My tightening grip on a door handle, the aggravation when I push open shower curtains, how I tug the covers around me when I go to bed, yes. This is what it's like to stop yourself from destroying everything in your wake.

Upon more thought, I am considering a conclusion of this being one of the reasons I self injure and one of the reasons I am immensely suicidal. It's when I want to rip things apart the most that I begin wondering how painful it would be to hang myself and start shredding my leg to bits.

It's been implanted into all of us that when we're in a house or restaurant, we must use our inside voices. We must be careful when handling knives and we must be gentle when handling fragile objects. My remaining impulse has always been to shatter them, but I've controlled it. Of course then I would turn to destroying myself.

I'm violent, I will admit. I enjoy rough housing; I've always enjoyed sparring with people and when I'm alone, I fight graphic battles in my head. I sometimes ask people what they imagine doing when they're angry or upset. They reply that they beat people up in their minds. I wonder what they'd think about me if I told them I torture my victims, whether innocent or guilty, in graphic detail before killing them. It's the only thing that can calm me down.

But after a while, I run out of energy and my father calls me to do chores around the house and every object I place I want to simply throw down, to see it shatter into hundreds of pieces before turning to the walls and beating them in with his antique metallic jugs or chairs. Destruction, destruction destruction destruction! That is what I want, what I need! I feel as though it may be the only thing that can save me from myself.

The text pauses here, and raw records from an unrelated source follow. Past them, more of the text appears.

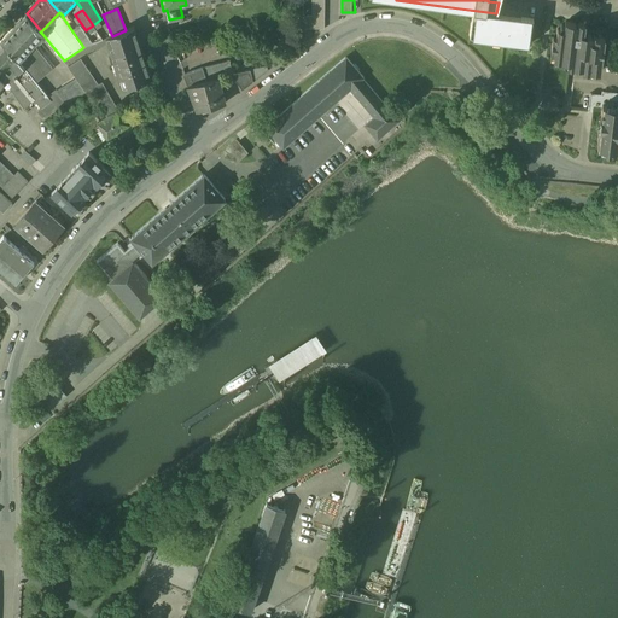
[(73,21),(66,12),(63,16),(63,17),(68,24),(73,21)]
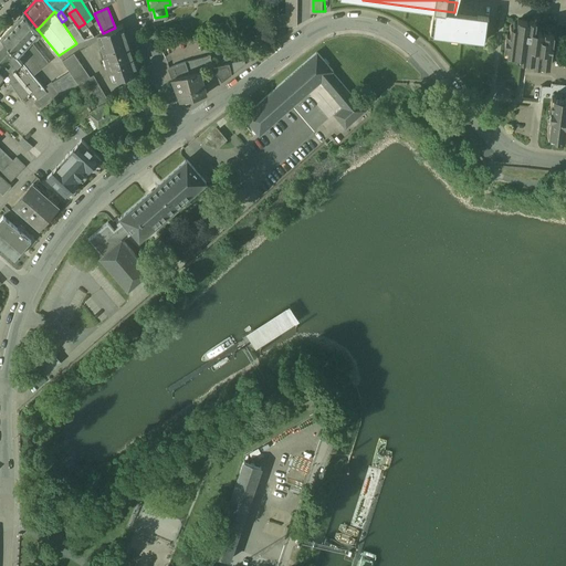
[(24,12),(1,38),(17,55),(30,41),(39,31),(37,29),(38,29),(24,12)]
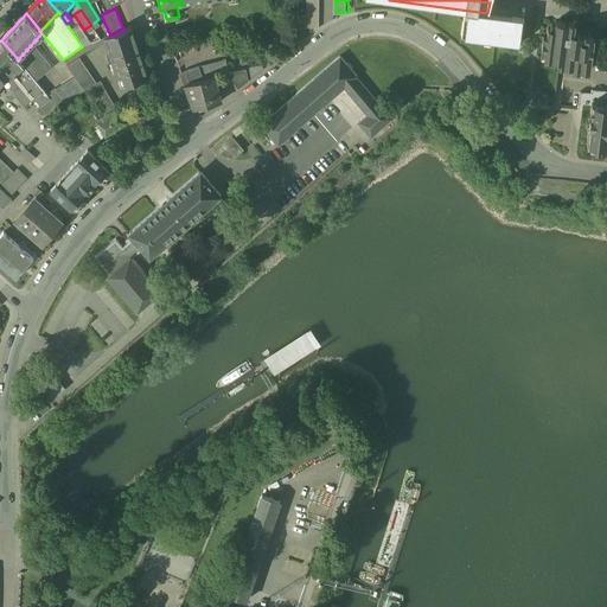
[(511,20),(464,13),(461,33),(521,42),(524,18),(512,16),(511,20)]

I've been eying more plastic bags, I have them laying around my room now just in case. I left a suicide message on the answering machine of my stepmom's cell phone the other day before I attempted. But the endorphins kicked in and I ripped the bag from my face - it's amazing, the defenses your body sets up. I had been expecting it the third time and STILL I ripped the bag from my face. It's as if deep down, I don't really want to die.

"Life gets better" they say, yeah, but then it goes to even worse shit than before. "But you have so much to give" but you aren't giving me back as much.

Fact: I'm a brilliant writer.

Fact: I'm a brilliant singer

Fact: I pick up on things faster than others

Fact: I am hilarious

Fact: I make people feel good

Fact: When I dress up, I am gorgeous

Fact: I am talented enough to influence the world

Fact: None of this helps me at all.

Yes, this is all wonderful. But none of it makes me happy. Not for longer than a day at most. Everyday I am living an infernal existence and I have NO REASON for feeling this way. I am miserable. I force myself out of bed, I force myself to stay AWAY from bed (right now, I am failing), I cant tell anymore when I'm up or down, death seems like a much better option that life.

Sylvia Plath once called this sort of existence a 'bell jar'. And you know, she's right. I don't think she could be any farther from the truth. I'm always being watched, you know. But this predicament is one sided and I can never join in.